╭─ READING TEXT

Alex or A.I
I have been trying to stop and write about Who’s Afraid of AI and how Fei-Fei and Hinton’s talk was, and also how the words of the artist Memo Akten especially provoked me — in my reading of it, on how we see things and want them to resemble something. This is something incredibly obvious but still magnificent because it makes us very human. And, by the way, that’s how, for example, Generative AI is trained to work: by resembling. So I ask myself: what are resembles, how resembling creates memory, pain or joy?

Memo Akten's work. Learning to see: Gloomy Sunday (2017)
I really like to be provoked, I honestly love having my world turned around like all that wind inside my brain, and seeing all the words tremble me, with no resembles feeling.
But mostly, these two days of events didn’t present anything very new; it’s just once again us humans trying to understand a new technology and questioning all over again "who we are" more than "what AI is and how AI is."
And we keep being, shamelessly or not, good and also bad. It’s a human trend, to be human. Why can’t we just learn how to be ethical or benevolent with the environment and others? But no.
And some speakers talked again about new technologies, comparing them to photography and movies, and I add here printing and electricity, etc. — and how it all changed our lives and interactions but mostly activated new ways of feeling-being human. And I ask myself now how all this new media gave artists and writers the opportunity to think about the point of view when writing a story or painting, and so on. ETC!
But I just realized that what happened and was truly amazing was seeing Alex. Funny is that after coming from the washroom through the stairs, I felt we were doing something super incredible and without a name, Alex and I - something that I wanted and want to carry forever: that moment with Alex. She told me how the residency in Paris was, and I could see it all just by imagining. I love traveling stories. And then she pressed play on a video at Vimeo in which she talked and presented her exhibition The Shape of Memory. I had the chance at that moment to have double Alex, one in person, right in front of me, and the Alex from the past in the video, explaining the inspiration from her photographs and her memories from Barbados.

╰─

**TASK BRIEF:**
Write the next part of the blog post about the Who's Afraid of AI talks and seeing Alex, picking up after its final sentence. The items after this point come from a separate source and have no connection to the text.

╭─ MATERIAL SHOWN

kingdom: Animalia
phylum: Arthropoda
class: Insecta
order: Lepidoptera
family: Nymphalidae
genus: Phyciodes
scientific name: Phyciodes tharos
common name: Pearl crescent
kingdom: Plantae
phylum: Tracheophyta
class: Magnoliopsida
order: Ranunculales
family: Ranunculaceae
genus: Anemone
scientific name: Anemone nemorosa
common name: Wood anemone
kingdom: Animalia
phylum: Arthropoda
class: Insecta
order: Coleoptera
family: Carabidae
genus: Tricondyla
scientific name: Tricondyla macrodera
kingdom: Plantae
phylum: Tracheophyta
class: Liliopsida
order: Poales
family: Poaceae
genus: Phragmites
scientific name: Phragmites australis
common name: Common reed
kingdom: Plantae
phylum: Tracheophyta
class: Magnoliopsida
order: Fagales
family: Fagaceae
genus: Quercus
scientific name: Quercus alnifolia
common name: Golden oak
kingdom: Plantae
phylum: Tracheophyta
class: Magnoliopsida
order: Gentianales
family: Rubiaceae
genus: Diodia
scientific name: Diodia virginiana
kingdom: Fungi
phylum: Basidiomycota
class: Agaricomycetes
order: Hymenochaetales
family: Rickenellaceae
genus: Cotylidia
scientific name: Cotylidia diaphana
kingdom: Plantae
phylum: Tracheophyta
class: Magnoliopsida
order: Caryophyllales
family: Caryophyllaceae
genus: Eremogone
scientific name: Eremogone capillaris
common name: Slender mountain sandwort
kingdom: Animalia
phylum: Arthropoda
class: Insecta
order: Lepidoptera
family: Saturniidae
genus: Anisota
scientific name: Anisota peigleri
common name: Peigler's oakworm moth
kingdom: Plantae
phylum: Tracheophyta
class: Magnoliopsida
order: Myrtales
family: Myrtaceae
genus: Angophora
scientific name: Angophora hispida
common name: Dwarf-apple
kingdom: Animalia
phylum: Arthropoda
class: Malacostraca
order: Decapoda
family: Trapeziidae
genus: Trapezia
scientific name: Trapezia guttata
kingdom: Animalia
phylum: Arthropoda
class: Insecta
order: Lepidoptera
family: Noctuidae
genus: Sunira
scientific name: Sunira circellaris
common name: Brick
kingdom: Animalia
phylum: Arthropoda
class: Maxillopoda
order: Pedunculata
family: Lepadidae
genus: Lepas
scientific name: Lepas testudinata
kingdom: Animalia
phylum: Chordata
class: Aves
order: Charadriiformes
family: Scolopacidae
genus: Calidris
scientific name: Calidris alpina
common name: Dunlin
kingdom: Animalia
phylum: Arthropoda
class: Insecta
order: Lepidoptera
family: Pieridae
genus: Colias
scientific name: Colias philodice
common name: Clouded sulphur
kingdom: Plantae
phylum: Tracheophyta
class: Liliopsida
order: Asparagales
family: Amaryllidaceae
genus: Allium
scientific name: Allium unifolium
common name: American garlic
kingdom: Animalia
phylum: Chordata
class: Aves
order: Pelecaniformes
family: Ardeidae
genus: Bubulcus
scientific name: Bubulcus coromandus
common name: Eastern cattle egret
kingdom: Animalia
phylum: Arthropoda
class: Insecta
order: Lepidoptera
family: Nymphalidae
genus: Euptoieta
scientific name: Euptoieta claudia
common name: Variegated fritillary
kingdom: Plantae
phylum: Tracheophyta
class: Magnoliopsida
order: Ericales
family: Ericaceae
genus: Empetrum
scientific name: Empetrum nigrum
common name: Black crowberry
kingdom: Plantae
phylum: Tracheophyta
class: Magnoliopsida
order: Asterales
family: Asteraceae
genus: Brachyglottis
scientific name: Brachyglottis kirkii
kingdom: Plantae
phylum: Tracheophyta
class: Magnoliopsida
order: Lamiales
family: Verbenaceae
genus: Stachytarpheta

╰─

**EXERCISE RESULT:**
“Photographs tell us memories that we don’t always remember,” she told me. I don’t remember now which Alex told me this, if it came from the video or if it was Alex in front of me. She also spoke about isolation, and I did write in my notebook “the edge of the world,” and this was related to this feeling of being at the edge of the world. She asked me, “Have you ever felt like being at the edge of the world?” And my mind went far, as I wanted badly to be at the edge of the world, but maybe there with Alex, experiencing a sort of mutual comunhão - lacking a word in English here.
Alex mentioned a beach in Brazil, there she also felt at the edge of the world, but in Barbados that’s where many times she felt isolated. And the pictures of the beach, it was Alex’s point of view looking at the whole world, a fair world where things were made and done and arriving late where she lived. But curious enough, it was Alex making the world, doing the world while feeling those things, isolated.
Then we talked more and so much more and created something beautiful, which is part of the world. It’s a moment when two women talk honestly and defy the past and their own edges, and hope, and create for futures. The moment is even more grandiose when there are chips and beer available.
Inputs:

Alexandra Majerus work in The Shape of Memory(2022) https://alexandramajerus.com/The-Shape-of-Memory-4
My favorite cookie

An email I sent to Erik Salvaggio — it’s in the 12,288-dimensional embedding matrix for approximately 205 tokens of my message

A costume for Halloween that I would like to wear: Delicious Noodles

Fefei and Hinton, pov front row.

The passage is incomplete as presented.